# G Gauge Power Requirements, etc…



## Matison (12 mo ago)

I am slowly transitioning from an indoor N layout to G Gauge Garden Railway. I may keep the N going so that I’ll have something to run this winter. My eyes aren’t doing as well as I had hoped, and It will be easier for me to maintain a G layout than an N one in the long run. I thought about selling some things, but the prices of used equipment are not so good at this time. it may be better to hold onto them for the time being. 
Because of the expenses, I am very slowly working toward my goal of running the G layout in the Spring of 2023.
I have over 100’ of LGB Track, and also have some freight cars. I’ll be saving for a locomotive (either Diesel or coal-fired), and I also need to get enough power to be able to run a locomotive that can be as far as 55’ from the station. I am planning to elevate over 90% of my railway due to a featureless, flat clay yard that has a hard time growing anything. I am starting to make the bents for a raised trestle railway. I will need well over 100 of them, as well as connecting bracing. I’m also trying to figure out how to get the riding lawnmower around the track. Maybe I’ll elevate one section to 6 feet or so, to get under it, but most of the trestles will be at a height of 24”. 

Does anyone have suggestions on the type and brand of power supply that I’ll need for my G Garden Railway? Will I need to run wires through the trestles in order to attach feeds along the route, or will power at the station sufficiently travel through the whole track?
-Matt


----------



## Gramps (Feb 28, 2016)

I used the MRC Power G 10 Amp for my G scale layout which was three loops and it ran three trains at the same time with no problem. Aristocraft at the time made rail clamps that you could attach wires from one loop to the next for powering each loop but they are out of business. I did not need additional feeders for power along the way. .


----------



## Matison (12 mo ago)

Thanks for the information, gramps. I read about Aristocraft going under. It’s sad to me when any of the model train companies go out of business, yet on the other side of the coin, because I am not very well-off on in my retirement after becoming I’ll, I usually cannot help the companies that I wish to support. I’m part of the problem….


----------



## Gramps (Feb 28, 2016)

Just to clarify, I didn't mean for it to seem like the MRC Power G is an Aristocraft product. They are not related at all. On another note, don't consider yourself part of a problem, enjoy what you can in the hobby.


----------



## dbat77 (2 mo ago)

• **PROBLEMS TO WORK ON**
[a] In the G gauge power thread, what power supply did Gramps use for the three-loop layout?
[b] Translate this sentence from the G gauge power thread into Spanish: "I did not need additional feeders for power along the way."
[c] Continue the G gauge power thread by writing the reply that goes under the dbat77 heading.

• **DATA SHOWN**
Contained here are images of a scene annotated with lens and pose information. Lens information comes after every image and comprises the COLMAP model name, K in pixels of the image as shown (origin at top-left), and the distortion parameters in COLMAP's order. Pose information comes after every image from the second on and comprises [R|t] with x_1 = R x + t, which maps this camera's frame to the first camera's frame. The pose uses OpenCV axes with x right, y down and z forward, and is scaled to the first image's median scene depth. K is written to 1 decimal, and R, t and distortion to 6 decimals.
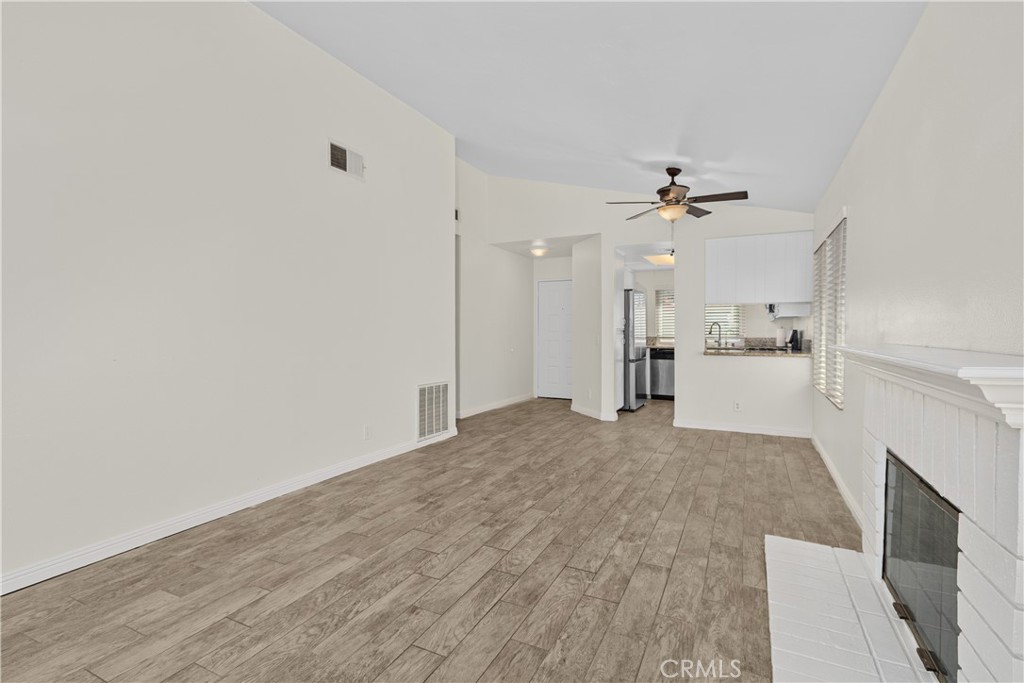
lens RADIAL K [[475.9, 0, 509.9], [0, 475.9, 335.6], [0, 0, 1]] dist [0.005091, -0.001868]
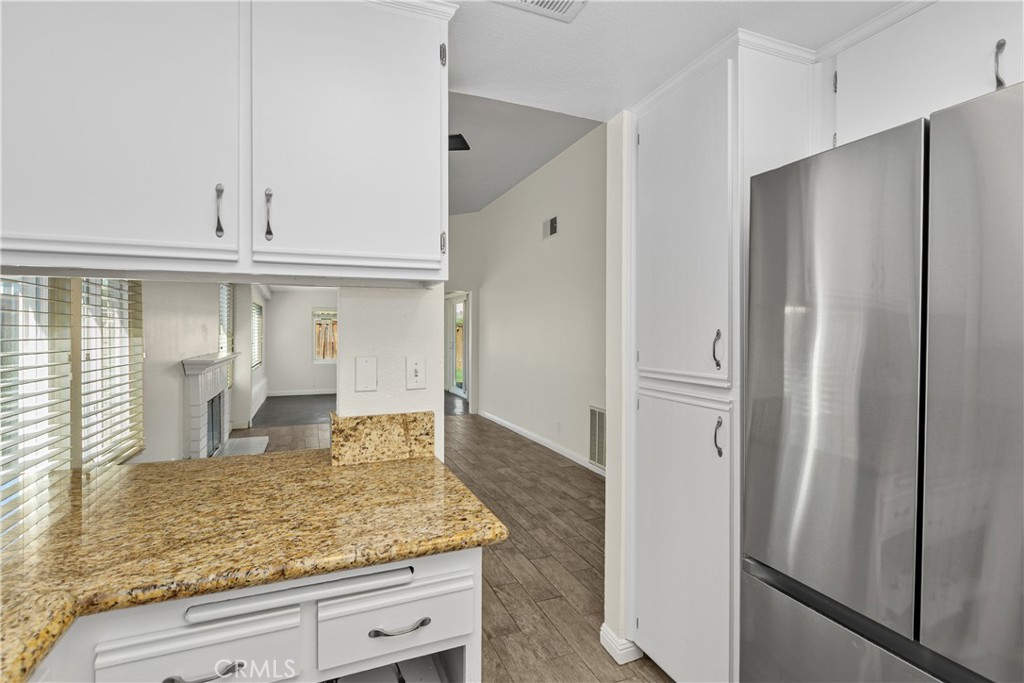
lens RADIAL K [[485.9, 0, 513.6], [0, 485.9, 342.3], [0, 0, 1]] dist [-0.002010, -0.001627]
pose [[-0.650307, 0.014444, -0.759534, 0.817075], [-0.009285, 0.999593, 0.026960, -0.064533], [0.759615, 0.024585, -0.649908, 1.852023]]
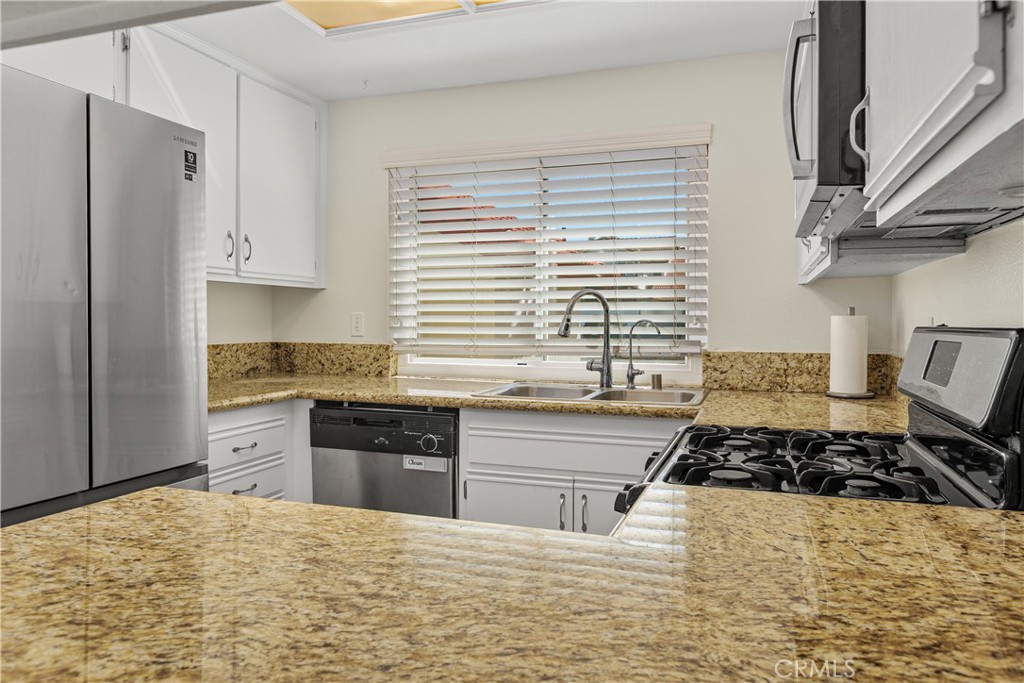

• **EXPECTED RESULTS**
[a] The MRC Power G 10 Amp.

[b] No necesité alimentadores adicionales de energía a lo largo del recorrido.

[c]
Matison said:


> I am slowly transitioning from an indoor N layout to G Gauge Garden Railway. I may keep the N going so that I’ll have something to run this winter. My eyes aren’t doing as well as I had hoped, and It will be easier for me to maintain a G layout than an N one in the long run. I thought about selling some things, but the prices of used equipment are not so good at this time. it may be better to hold onto them for the time being.
> Because of the expenses, I am very slowly working toward my goal of running the G layout in the Spring of 2023.
> I have over 100’ of LGB Track, and also have some freight cars. I’ll be saving for a locomotive (either Diesel or coal-fired), and I also need to get enough power to be able to run a locomotive that can be as far as 55’ from the station. I am planning to elevate over 90% of my railway due to a featureless, flat clay yard that has a hard time growing anything. I am starting to make the bents for a raised trestle railway. I will need well over 100 of them, as well as connecting bracing. I’m also trying to figure out how to get the riding lawnmower around the track. Maybe I’ll elevate one section to 6 feet or so, to get under it, but most of the trestles will be at a height of 24”.
> 
> ...


I am bit late for this posting, but I will put in my 2 cents worth. I had a G scale Garden railroad a few years back and I will share what I did and what I should have done! I built my roadbed with treated 2x6 lumber supported by 4x4 treated lumber. That worked well for me and I did not have to construct bents. Now a big mistake I made was having the height only 12 inches. This was quite problematic when I needed to place rolling stock on the track, and cleaning debris off of the track. Getting down on my knees was a major PITA. I sold all of my LGB track and rolling stock about 2 years later. Oh one more point, birds pooped on the track more frequently than I ever thought they would. Lol.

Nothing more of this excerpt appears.